Dornoch – the ‘St Andrews of the North’

An ancient religious centre, Bishop Gilbert de Moravia (that is, ‘of Moray’) chose Dornoch as the centre of his bishopric. By 1245, a cathedral stood here, in turn wrecked by a clan feud of 1570. Partly restored to serve as a parish church, further restoration was funded by Elizabeth, Duchess of Sutherland, whose family is otherwise associated with the notorious Highland Clearances.

The town achieved international recognition in 2000 when the singer Madonna had her son christened in the Cathedral, a day later marrying at nearby Skibo Castle (once the home of Andrew Carnegie).

The 16th century palace of the bishops close to the cathedral survives today as the Dornoch Castle Hotel. A less happy link with the past is the stone marking the site of the burning of the last witch in Scotland in 1722.

The linking of St Andrews with Dornoch comes from the parallels in the story of the two towns – both religious centres by the shore, with sandy links ideal for golf.

Bypassed by the A9 road, Dornoch is well worth exploring, especially for its attractive town environment, with the local sandstone adding to the warm and picturesque appearance.

Accommodation in Dornoch:

Dornoch has a choice of quality hotel accommodation, for example, within easy reach of the golf course, with a larger range of bed and breakfast and guest house type establishments in the town. Self catering is an especially strong sector, both in the town and in secluded rural settings nearby, sometimes with sea views. There is an excellent choice of caravan and camping parks near the town.

Attractions in and around Dornoch »

The story of the town is told in Dornoch’s own comprehensive Historylinks Museum (behind the Dornoch Castle Hotel). Dornoch has fine beaches within easy reach on both sides of the town, with the national nature reserve of Loch Fleet, to the north, offering plenty of birdwatching opportunities, with both tidal and woodland habitats. Short excursions from Dornoch will soon bring the visitor to the Glenmorangie Distillery, which offers tours. The old burgh of Tain is nearby, where the Tain through Time exhibition tells the story of this old place of pilgrimage. North of Dornoch, by Golspie, Dunrobin Castle is open to view, as the largest house in the north of Scotland.

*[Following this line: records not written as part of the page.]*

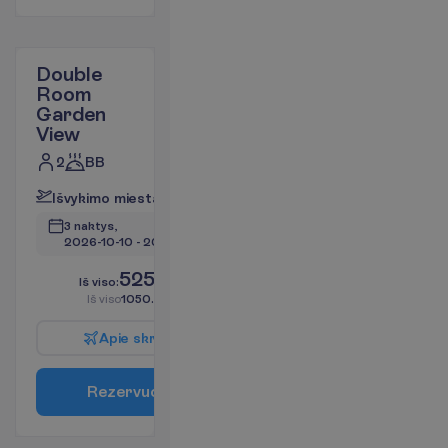
Double
Room
Garden
View
2
BB
I
š
v
y
k
i
m
o
m
i
e
s
t
a
s
:
V
i
l
n
i
u
s
3 naktys, 
2026-10-10
 - 
2026-10-13
525.12
I
š
v
i
s
o
:
€/asm.
I
š
v
i
s
o
1050.24
€/grupei
A
p
i
e
s
k
r
y
d
į
R
e
z
e
r
v
u
o
t
i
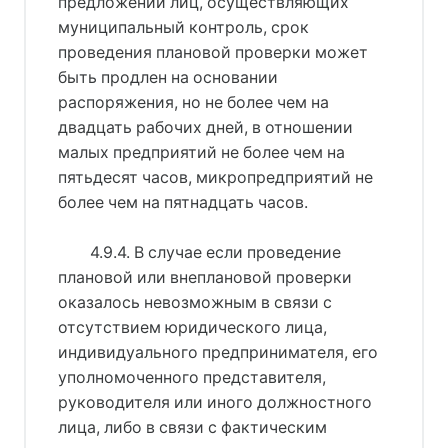
предложений лиц, осуществляющих
муниципальный контроль, срок
проведения плановой проверки может
быть продлен на основании
распоряжения, но не более чем на
двадцать рабочих дней, в отношении
малых предприятий не более чем на
пятьдесят часов, микропредприятий не
более чем на пятнадцать часов.
4.9.4. В случае если проведение
плановой или внеплановой проверки
оказалось невозможным в связи с
отсутствием юридического лица,
индивидуального предпринимателя, его
уполномоченного представителя,
руководителя или иного должностного
лица, либо в связи с фактическим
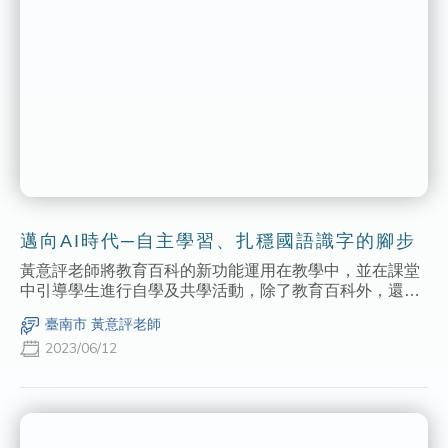
邁向AI時代─自主學習、扎穩國語識字的腳步
黃意評老師將教育百科的新功能運用在教學中，並在課堂
中引導學生進行自學及共學活動，除了教育百科外，還搭
配padlet及blooket平臺進行活動，讓識字教學的課堂變得
臺南市 黃意評老師
更有趣，還可同步加強學生的自學與國語識字能力。
2023/06/12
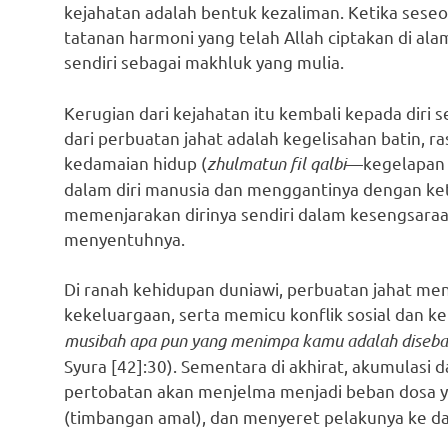
kejahatan adalah bentuk kezaliman. Ketika sese
tatanan harmoni yang telah Allah ciptakan di a
sendiri sebagai makhluk yang mulia.
Kerugian dari kejahatan itu kembali kepada diri sen
dari perbuatan jahat adalah kegelisahan batin, r
kedamaian hidup (
zhulmatun fil qalbi
—kegelapan d
dalam diri manusia dan menggantinya dengan ket
memenjarakan dirinya sendiri dalam kesengsaraa
menyentuhnya.
Di ranah kehidupan duniawi, perbuatan jahat m
kekeluargaan, serta memicu konflik sosial dan 
musibah apa pun yang menimpa kamu adalah diseba
Syura [42]:30). Sementara di akhirat, akumulasi 
pertobatan akan menjelma menjadi beban dosa 
(timbangan amal), dan menyeret pelakunya ke d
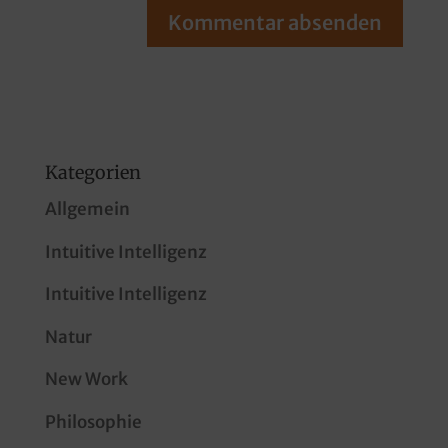
Kategorien
Allgemein
Intuitive Intelligenz
Intuitive Intelligenz
Natur
New Work
Philosophie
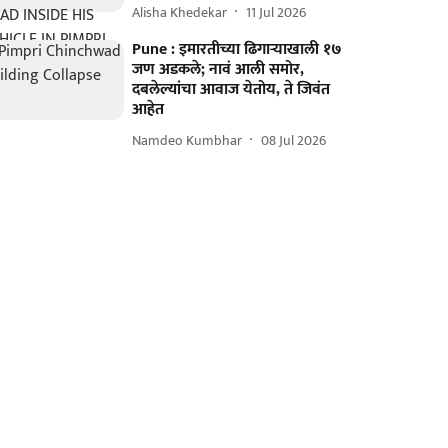
Alisha Khedekar
11 Jul 2026
Pune : इमारतीच्या ढिगाऱ्याखाली १७
जण अडकले; नावं आली समोर,
दबलेल्यांचा आवाज येतोय, ते जिवंत
आहेत
Namdeo Kumbhar
08 Jul 2026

Activities in and around Dornoch »

Though golf is the main activity for visitors to Dornoch there are plenty of other options. There are a number of trout lochs within easy reach and there is an active local angling club. There is a good choice of local walks – with the town’s award winning beaches at the head of the list. The shore environment is a challenge for photographers, with photogenic seals and seabirds.

Royal Dornoch Golf Club »

Records of golf being played on the naturally short coastal turf and dunes here go back to the early 17th century. The present club was formed in 1877.The championship course was laid out by the famous designer Old Tom Morris. Since then a host of famous names have praised it and the course is regularly ranked in the top 15 worldwide. Visitors are welcome on the two courses here (Championship and Struie).

Events in and around Dornoch »

Dornoch has an ongoing events programme with regular features such as pipe band performances, ceilidh nights and farmers’ markets. The year also starts with a popular street party on Hogmanay night. The town’s Highland Games are held in early August and its Festival Week is also around the same time.